Yah, aku yang cedera karena menaiki tangga tergesa-gesa hingga hampir terjatuh dan tulang kering menabrak ujung anak tangga. Aku baru merasakan perihnya.

"Sekarang gimana?" tanya ku ke Diva.

Dia tidak menjawab, tentu saja. Aku pun tidak akan menjawab jika ada yang menanyakan hal itu. Terlebih di situasi sekarang.

[Cuma 5 kan kak?"]

[Yang aku liat 5.]

Bisa jadi mereka berkumpul di halaman kos.

Aku menarik napas panjang lalu memutar kunci pintu pelan. Diva memukul belakangku.

"Kalau kau mati aku nda tanggungjawab!" bisiknya penuh penekanan.

"Ssst."

Kulanjutkan kegiatanku lalu membuka pintu kamar sedikit.

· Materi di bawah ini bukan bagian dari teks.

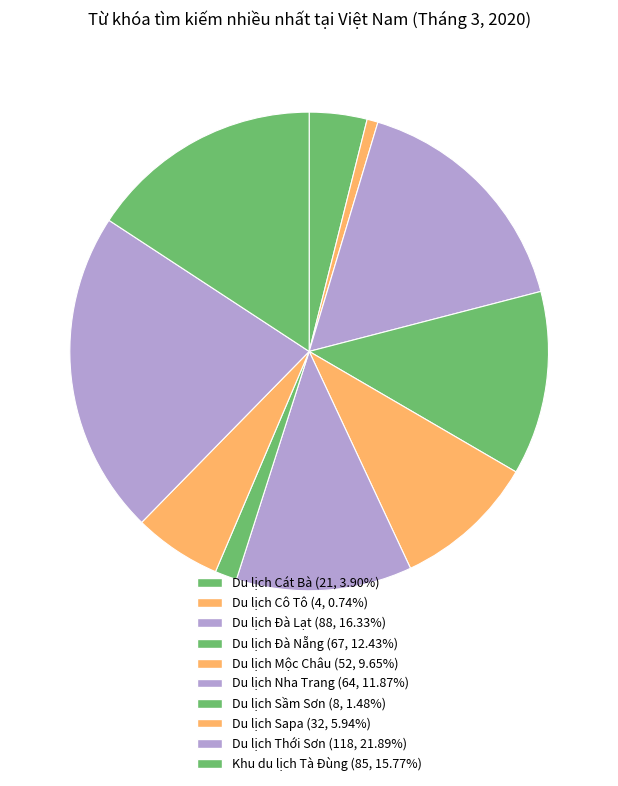

Is there a majority slice in this chart?

No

Ternyata badanku yang langsing ini berguna juga. Padahal selama ini selalu diejek karena terlihat kurus.

Aku berjalan meraba tembok menuju kearah balkon. Penerangan dari lantai bawah membantu pergerakan ku.

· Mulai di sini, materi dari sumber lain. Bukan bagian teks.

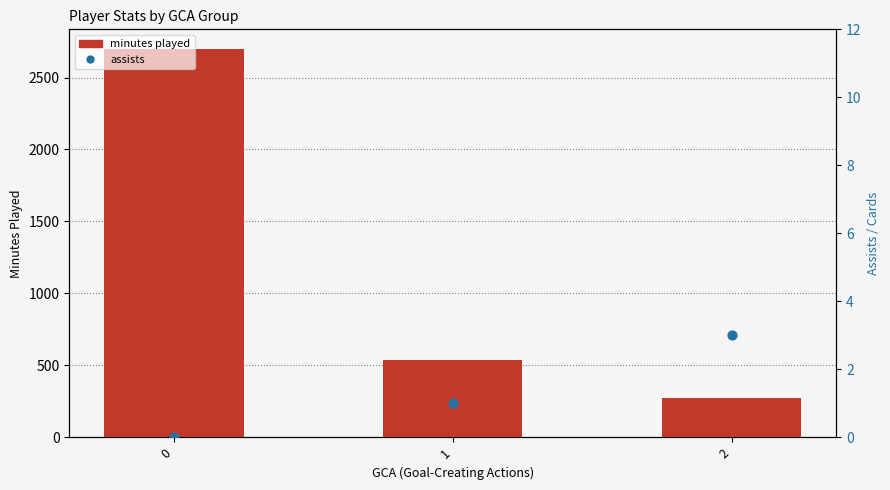

Which series contains the highest Y value?

minutes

Aku membuka pintu balkon, melihat ke bawah. Lampu jalan menjadi penerangku untuk melihat kebawah.

Pintu balkon tidak ku tutup, aku berlari ke dalam kamar lalu mengunci pintu. Diva mendengarku masuk lalu meraba untuk menemukan diriku.

"Kenapa kau lama?"

Warga.

Warga yang pagi tadi aku lihat sedang bertengkar, tergeletak tak bernyawa dengan banyaknya lubang-lubang bekas gigitan di tubuhnya. Aku yakin dan aku melihat, mereka sudah tidak bernyawa. Mereka sudah mati. Dan mereka.

Mereka terbangun kembali tepat di depan mataku. Dalam keadaan mengenaskan.

Baju mereka yang terkoyak, badan yang penuh dengan luka, kaki atau tangan yang terlepas. Seperti tidak bisa mereka rasakan. Mereka bangkit kembali lalu berjalan tak tentu arah sembari mengeluarkan suara-suara serak yang mengerikan.

Semua ini nyata. Aku tidak bermimpi. Aku tidak sedang menonton bioskop. Aku tidak sedang bermain game.

Aku.

Aku masih hidup.

"Telpon polisi." ucapku ditengah kegelapan. Aku yakin ada Diva didepanku.

"Dit."

"Kita harus pergi dari sini." aku berdiri berusaha menenangkan napas ku yang menggebu.

"Dit."

"Apa?"

"Aku nda tau kau selama ini nanggapinya gimana tapi, ini nyata."

Ini nyata. Ya aku tau. Aku tau semua ini nyata. Aku tau ini nyata tapi aku selalu meyangkal. Antara percaya dan tidak percaya terus berputar di otakku selama ini.

Dan.

Aku terkejut melihat perubahan mereka yang terjadi secepat itu. Bukankah mereka akan berubah setelah beberapa jam tergigit? Oh iya ini sudah dua jam.

Virus apa yang sebenarnya bersarang di tubuh mereka?

Yang terpenting.

Apakah aman berada di dalam kos ini terus?